I knew most of the others in this program but we weren't friendly. Not like Tyson and I were.

Whatever. I was a grown ass adult. I needed to get my act together and stop being upset that I no longer had a friend to hang out with. This program was meant to look good on my record and hopefully, get the parole board to give me a lighter parole sentence once I got out.

I was already looking at a minimum of a year being monitored.

Hopefully, that would be it, though.

A shadow suddenly loomed over me, causing my entire body to tense. I waited, feeling the person behind me hovering closely and hoping they'd pass by soon. When nothing moved, I forced myself to look up.

Jackson was standing right by my stump with Roxy lying down at his feet, her head resting on top of one of his shoes. His arms were crossed over his large chest while he watched the demo ahead of us, a blank expression on his face.

I forced myself not to grin at him and instead, turned back to the demo just as one of my fellow inmates was called up as a volunteer to shoot off a fire extinguisher at one of the blazing fire pits.

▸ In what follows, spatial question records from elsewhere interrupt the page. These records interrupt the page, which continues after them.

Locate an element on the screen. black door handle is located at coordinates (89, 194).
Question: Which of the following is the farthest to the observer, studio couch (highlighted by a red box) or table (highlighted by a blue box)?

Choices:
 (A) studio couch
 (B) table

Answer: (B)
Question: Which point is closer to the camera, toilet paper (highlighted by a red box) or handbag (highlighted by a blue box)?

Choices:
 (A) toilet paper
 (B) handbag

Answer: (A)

For some reason, having Jackson at my back felt comfortable.

Safe even.

Such a difference in how it'd been with my ex. I'd lived in constant fear of that man and what he would do to me if I so much as sneezed wrong. For our entire almost ten year relationship, I'd walked on eggshells. I never knew what would make him flip and go nasty. I often felt like his moods were on a light switch and with one quick flick he'd go from loving and nice to mean and abusive. It was emotionally and mentally draining, that's for sure, but that was no real excuse for what I'd done.

In a way, I was sad for what had transpired between us in the end. No one deserved to be left in the state the bullet had left him in after it'd lodged itself into the left side of his temporal lobe, effectively robbing him of everything but the shell of his former self.

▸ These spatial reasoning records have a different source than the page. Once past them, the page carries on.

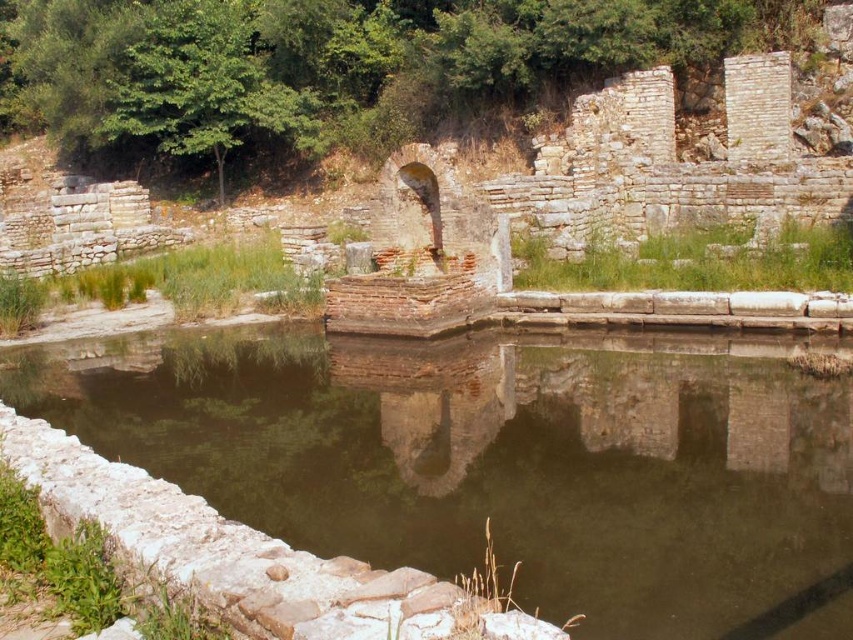
Is smooth stone pool at center above white stone moat at lower left?

Yes.

Consider the image. Which of these two, smooth stone pool at center or white stone moat at lower left, stands taller?

With more height is smooth stone pool at center.

Who is more forward, (502,465) or (380,627)?

Point (380,627)

In order to click on smooth stone pool at center in this screenshot , I will do `click(500, 460)`.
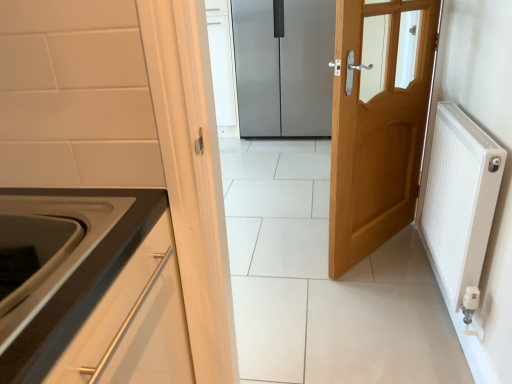
The width and height of the screenshot is (512, 384). Identify the location of empty space that is ontop of white ribbed radiator at right (from a real-world perspective). (468, 120).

But as fucked up and selfish as it was to think about, I wouldn't take it back. Because in that moment, at the very end of it all, my survival instincts finally kicked in and it was either him or me.

And I chose me.

Probably for the first time in my life.

Jackson unfolded his arms and began to clap, pulling me out of my thoughts while the rest of our group erupted into a smattering of claps to mimic his. One of the volunteer firemen took back the extinguisher once more and thanked his participant before dismissing him back to his stump.

"You want to go up there next?" Jackson whispered at me, his face suddenly twisting into an amused smile.

"You'd have to drag me up there by my hair," I quipped back, not thinking twice.

He only chuckled but didn't push any further. "I'll keep that in mind for next time."

A shiver rolled up my spine.

His words almost sounded like a promise.

A promise I almost wanted him to follow through with.